People would come up and say: 'Are you that guy from Hue and Cry? What are you doing here?' I would reply: 'I am earning a buck.' That was a bit awkward. I made enough to get by, but I remember some shaky months.

Luckily, the bank allowed me to take mortgage payment holidays and I got help from PRS For Music, the organisation that grew out of the old Performing Rights Society and collects royalties for songwriters. It paid my mortgage for six months. So I was not on the streets, but it was close.

Have you been paid silly money?

Yes. The craziest fee was £5,000 for a song. A lot of the Hue and Cry fans who fell in love with our music in 1987 have done well financially. They want to support us. They will say: 'Come and play at my birthday party.'

You can basically charge whatever you want within reason. It can be quite funny. They pick the songs they want us to play. Once, a guy who hired us sat there on his own listening to us play and crying. Everyone else was in the garden having fun.

What was your best year financially?

It was 1989. I would not want to say exactly how much I earned that year, but it was in the millions of pounds.

We toured with huge bands such as Madonna and U2. We were wellmanaged and had a good lawyer who would negotiate on our behalf with the record company.

What is the most expensive thing you bought for fun?

It was a red Ferrari 248 GTS, costing £68,000. I was 23 and had to pass an advanced driving course and pay a £10,000 motor insurance premium before I could drive it.

What is your biggest money mistake?

Investing in a recording studio in the early 1990s, just before software came onto the market allowing you to do it all on your computer. It was costly to maintain all the equipment and staff and I lost a five-figure sum.

The best money decision you have made?

Reforming Hue and Cry 11 years ago with a manager who understood the marketplace for the band. Now we play more than 50 gigs a year and some 100,000 fans subscribe to our email updates.

Do you save into a pension or invest in the stock market?

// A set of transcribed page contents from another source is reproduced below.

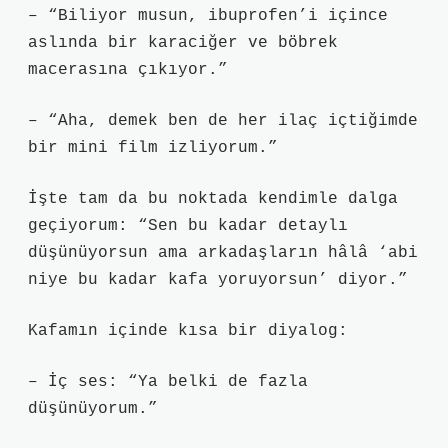
– “Biliyor musun, ibuprofen’i içince
aslında bir karaciğer ve böbrek
macerasına çıkıyor.”
– “Aha, demek ben de her ilaç içtiğimde
bir mini film izliyorum.”
İşte tam da bu noktada kendimle dalga
geçiyorum: “Sen bu kadar detaylı
düşünüyorsun ama arkadaşların hâlâ ‘abi
niye bu kadar kafa yoruyorsun’ diyor.”
Kafamın içinde kısa bir diyalog:
– İç ses: “Ya belki de fazla
düşünüyorum.”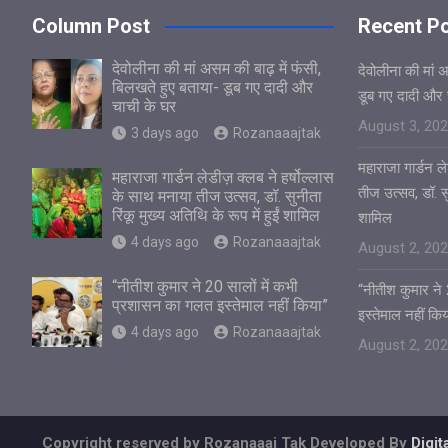
Column Post
Recent P
देवोलीना की मां असम की बाढ़ में फंसी,
देवोलीना की मां 
बिलखते हुए बताया- डूब गए दादी और
डूब गए दादी और 
चाची के घर
August 3, 20
3 days ago
Rozanaaajtak
महाराजा गार्डन ले
महाराजा गार्डन लेडीज़ क्लब ने हर्षोल्लास
तीज उत्सव, डॉ. सुन
के साथ मनाया तीज उत्सव, डॉ. सुनीता
रिंकू मुख्य अतिथि के रूप में हुईं शामिल
शामिल
4 days ago
Rozanaaajtak
August 2, 20
“नीतीश कुमार ने 20 सालों में कभी
“नीतीश कुमार ने
प्रशासन का गलत इस्तेमाल नहीं किया”
इस्तेमाल नहीं किय
4 days ago
Rozanaaajtak
August 2, 20
Copyright reserved by Rozanaaaj Tak Developed By
Digi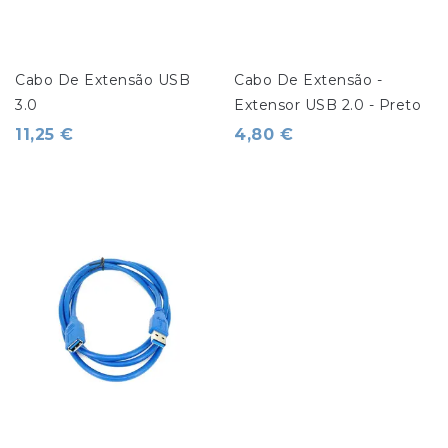
Cabo De Extensão USB 
Cabo De Extensão - 
3.0
Extensor USB 2.0 - Preto
11,25 €
4,80 €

'I had multiple computers in my studio 10 years ago so for six months I used them to mine Bitcoins at night. My partner told me to stop because she did not like me leaving the computers on all night'

No. I have never thought about investing in pensions and I do not trust them. I have got my royalties and I did the whole Bitcoin thing. I had multiple computers in my studio 10 years ago so for six months, because I love technology, I allowed them to be used at night to mine Bitcoins.

I accrued all these Bitcoins but then my partner at the time told me stop because she did not like me leaving the computers on all night. I am not going to say how many Bitcoins I now have, but trust me, it is enough. More than 10.

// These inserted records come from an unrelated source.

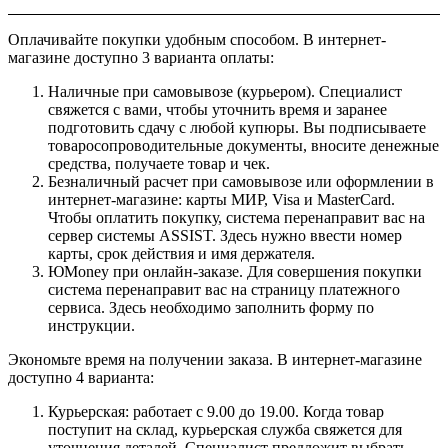
Оплачивайте покупки удобным способом. В интернет-
магазине доступно 3 варианта оплаты:
Наличные при самовывозе (курьером). Специалист
свяжется с вами, чтобы уточнить время и заранее
подготовить сдачу с любой купюры. Вы подписываете
товаросопроводительные документы, вносите денежные
средства, получаете товар и чек.
Безналичный расчет при самовывозе или оформлении в
интернет-магазине: карты МИР, Visa и MasterCard.
Чтобы оплатить покупку, система перенаправит вас на
сервер системы ASSIST. Здесь нужно ввести номер
карты, срок действия и имя держателя.
ЮMoney при онлайн-заказе. Для совершения покупки
система перенаправит вас на страницу платежного
сервиса. Здесь необходимо заполнить форму по
инструкции.
Экономьте время на получении заказа. В интернет-магазине
доступно 4 варианта:
Курьерская: работает с 9.00 до 19.00. Когда товар
поступит на склад, курьерская служба свяжется для
уточнения деталей. Специалист предложит выбрать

I was shocked when I discovered recently that each coin was worth $18,000 [the current price is £6,879 per coin]. They were all on a computer hard drive which I had left at my mum's.

Luckily I found it, sold some immediately and made $20,000 (£16,000), but found the process difficult - it took all day - so I still have the rest. That is my only investment. I have never considered the stock market. I see it as a form of gambling.

Do you own any property?

No. I have owned property in the past, but I have just been through a separation so not at the moment. I spend a lot of my time on tour so I now mainly live in places I find on Airbnb.

What little luxury do you treat yourself to?

I like to customise my clothes and spend a lot of money on them. If I buy a suit, I go to my local tailors and get them to change the buttons. If I buy a jacket, I change the zip. I like to make them special.

If you were Chancellor what is the first thing you would do?

I would save money by scrapping the nuclear deterrent Trident and the HS2 high speed train project. Both are a waste of money.

What is your number one financial priority?

To provide for my six-year-old daughter and two teenage boys. I want to make sure they have a financial cushion when they become adults. Young people face a lot of challenges.